High Energy Physics at Adelaide
High energy physics (HEP), also referred to as particle physics, is the study of fundamental particles and their interactions.
Fundamental, or elementary, particles together with the forces that act between them form the building blocks that we use to understand the universe in which we live. Our current understanding of the universe can be concisely summarised as the elementary particles plus the four known forces: gravity; electromagnetism; the weak interaction; and the strong interaction. The last three forces have been combined into the so-called Standard Model of particle physics and as such form a "theory of almost everything". The Standard Model (SM) successfully predicted the W and Z bosons, the top quark, the tau neutrino and most recently the Higgs boson in 2013. Despite the enormous successes of the Standard Model, it does not include dark matter, dark energy or gravity and so it is necessarily incomplete. The search for additional evidence of new physics Beyond the Standard Model (BSM) and the development of new theories that extend the SM, such as supersymmetry (SUSY), form the core of activities in modern high energy physics.

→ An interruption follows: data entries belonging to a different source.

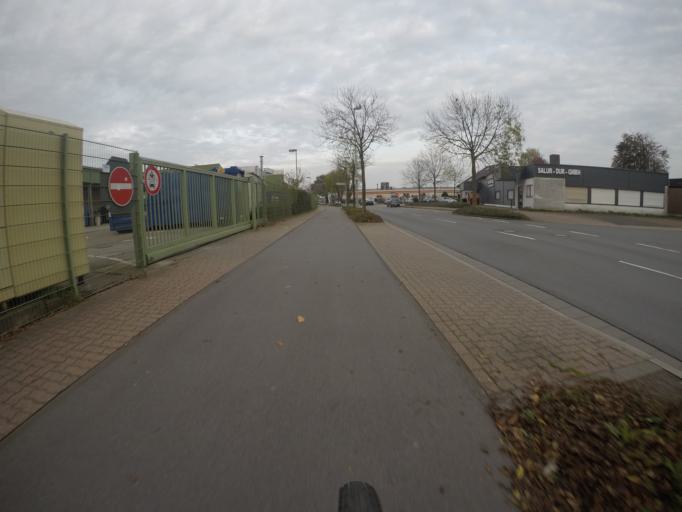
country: DE
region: North Rhine-Westphalia
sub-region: Regierungsbezirk Dusseldorf
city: Bocholt
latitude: 51.8205
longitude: 6.6039
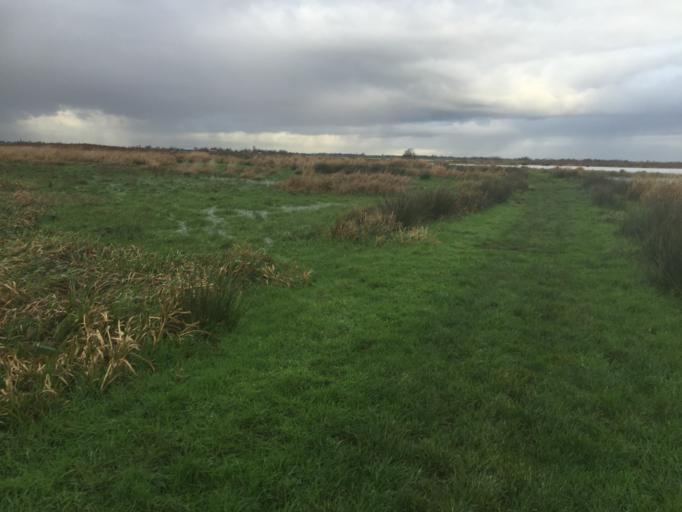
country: NL
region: South Holland
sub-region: Gemeente Nieuwkoop
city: Nieuwkoop
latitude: 52.1571
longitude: 4.7902
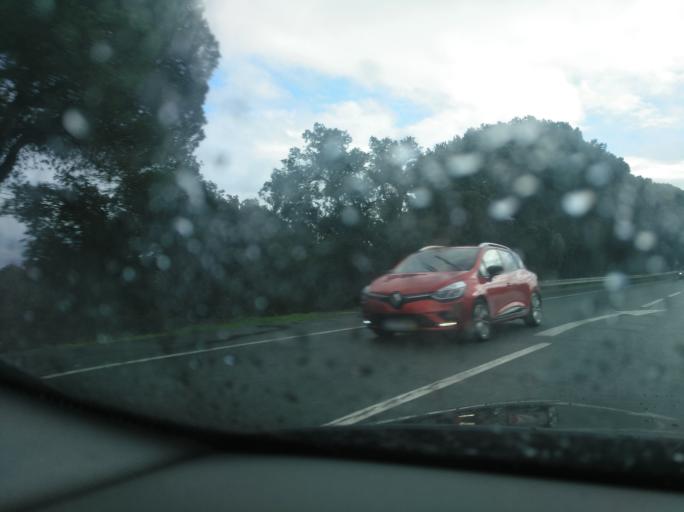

The High Energy Physics group in Adelaide has both an experimental and a theoretical program. The experimental program is currently focused on collider searches for BSM physics with the ATLAS detector in the Large Hadron Collider (LHC) at CERN and precision flavour physics studies using Belle II at KEK. Adelaide physicists were involved in the recent discovery of the Higgs boson by ATLAS. The theoretical program is broad and includes for example studies of: supersymmetry; composite Higgs and other BSM models; models of dark matter and its interaction with Standard Model particles; and precision tests of the Standard Model.
The HEP group at Adelaide also constitute the Adelaide node of the Centre of Excellence for Particle Physics at the Terascale (CoEPP), which is funded by the Australian Research Council (ARC). The four nodes of CoEPP consist of the University of Adelaide, the University of Melbourne (head node), Monash University and the University of Sydney.
The group also enjoys close ties with the ARC Special Research Centre for the Subatomic Structure of Matter (CSSM) specialising in studies of the strong interaction and with the High Energy Astrophysics group.